Keely is currently pursuing her BME PhD in John Slater’s lab,  researching the fabrication of biomimetic microfluidic hydrogel constructs for advanced cell culture platforms. Taking images of native tissue vasculature as a template, she creates 3D embedded microfluidic networks using a laser to induce complete or partial degradation of PEGDA hydrogels. These microfluidic networks, when seeded with cells, can recapitulate the exact 3D structure of vascular and other fluidic networks in the body with extremely high resolution, thus offering the potential to model in vivo transport better than current cell culture methods. This technology will ultimately be used to create microtissues for pharmaceutical testing or disease modeling.

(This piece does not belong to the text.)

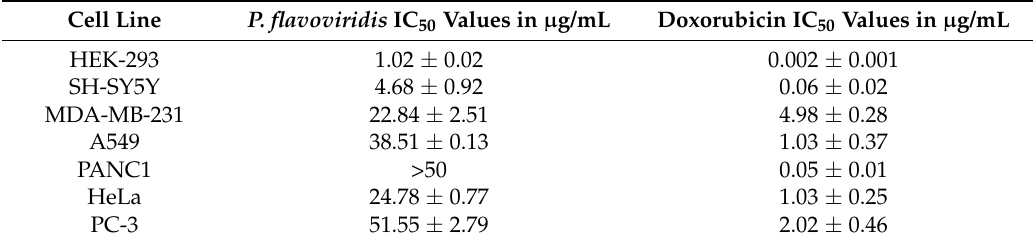
Table 3. IC 50 values of P. flavoviridis venom against human cell lines. The half maximal inhibitory concentrations (IC 50 in µ g/mL) were determined for the crude venom of P. flavoviridis against one non-cancerous (HEK-293) and six cancerous human cell lines. Error mean in ±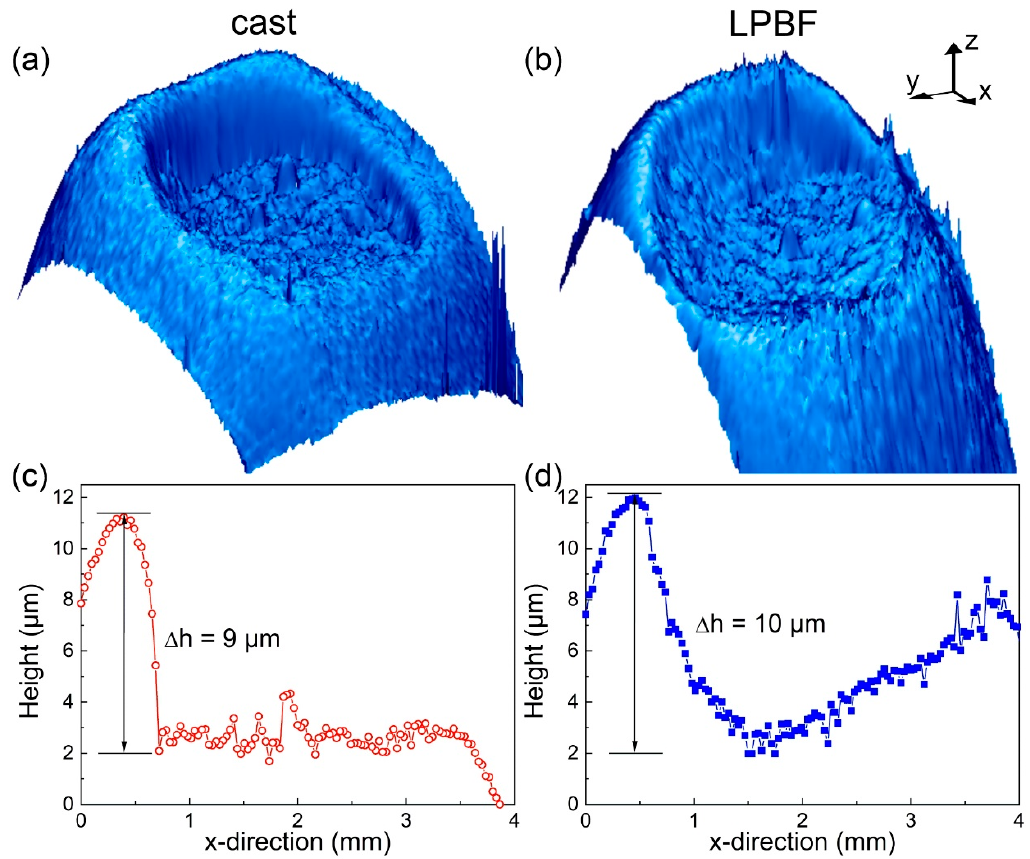
Figure 5. Topographies of the Zr 52.5 Ti 5 Cu 18 Ni 14.5 Al 10 BMGs fabricated by ( a ) casting and ( b ) LPBF after thermoplastic embossing. Depth profiles along the x-direction quantifying the sharpness of the indentations in the BMGs fabricated by ( c ) casting and ( d ) LPBF.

Keely comes from Portland, Oregon and received her BS in Bioengineering and MS in Chemical Engineering from Oregon State University. While at Oregon State, she spent her summers interning at Intel, Bayer Pharmaceuticals, and Acumed. She also spent two years abroad, the first year in Denmark as an exchange student at the Danish Technical University, and the second in Germany as a selected US participant in the Congress Bundestag Youth Exchange Program. Upon her return, Keely conducted her MS research with Dr. Joe McGuire, developing a hemocompatible surface coating for a microfluidic hemodialysis unit.